Un abra es el cruce de una cadena montañosa en su punto más alto. Por ello, son muchas las abras que en Salta ofrecen espectaculares vistas en altura; Abra del Cóndor, Abra Blanca, Abra de Muñano, por nombrar solo algunas.
Uno de las experiencias más exigentes es -sin dudas- el Abra del Acay. El camino conecta el pueblo de la Puna salteña San Antonio de los Cobres -conocido por su célebre Tren a las Nubes- con La Poma al norte de los Valles Calchaquíes.
En dirección norte a sur, se inicia apacible en la meseta de altura, en la que se encuentran tropillas de guanacos y llamas, algunas de unos pocos y, con suerte, una cuantiosa compuesta de muchos auquénidos.
Pero esa tranquilidad dura poco pues el soberbio ascenso se abre paso a los pocos kilómetros.
La subida en ese estrecho camino de ripio se siente intensa. Requiere concentración por cuanto los giros se van encogiendo y la cornisa conquista la escena. Se asciende hasta a 4950 metros sobre el nivel del mar. Al llegar al abra, el viento sopla con tanta fuerza que la pesada camioneta se aliviana y empieza a temblar, como un avión en trance. Para el que se atreva a bajar para la foto, pisar fuerte pues la sensación es que de un momento a otro el involuntario vuelo será del mismo visitante.
Quizás para relajar los nervios, casi como por obra de la sabia naturaleza, aparece un trío de desvergonzados zorros buscando algún convite a voluntad del viajero. Las ráfagas también los azotan, por lo que se aprecia el bello y espeso pelaje que los resguarda de las bajas temperaturas de esas alturas.
El hielo va surgiendo al costado del escueto carril como adicionando factores de riesgo. La escarcha blanca no solo allí se acumula sino que por momentos aparece adherida a las rajadas paredes de las montañas. Y qué decir de los ríos congelados que se deben franquear en el descenso, el que se insinúa al principio como de menor riesgo… sin embargo, es aún más implacable que el ascenso.
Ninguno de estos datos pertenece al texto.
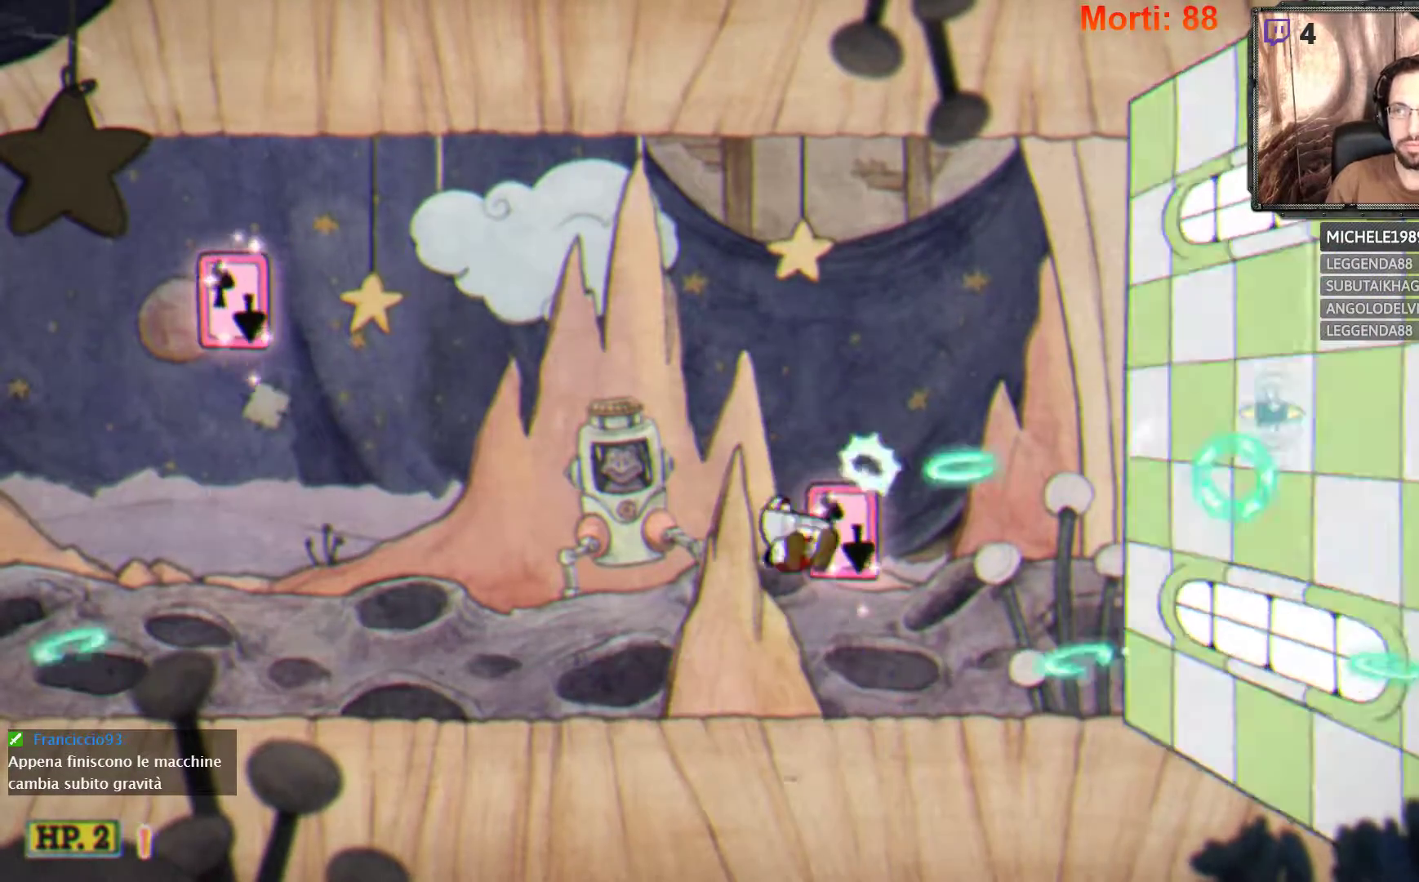
{"buttons": ["L2"], "left_stick": "center", "right_stick": "center", "events": [[200, "A", "down"], [433, "A", "up"]]}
Los zigzags parecen inacabables, la altura no se quiere despedir. Mirar la brújula del smartphone no favorece el ánimo pues el ritmo con el que disminuyen los metros sobre el nivel del mar es lento y poco benigno.
El implacable camino -el tercero más alto del mundo entre rutas nacionales- es solo para intrépidos, para aventureros que no sufran vértigo; para los no tan valientes, la experiencia se siente como una gran hazaña, un orgullo el haber vivido, aun con el miedo que se apoderó durante todo el camino, pero con la gloriosa sensación de haberse animado.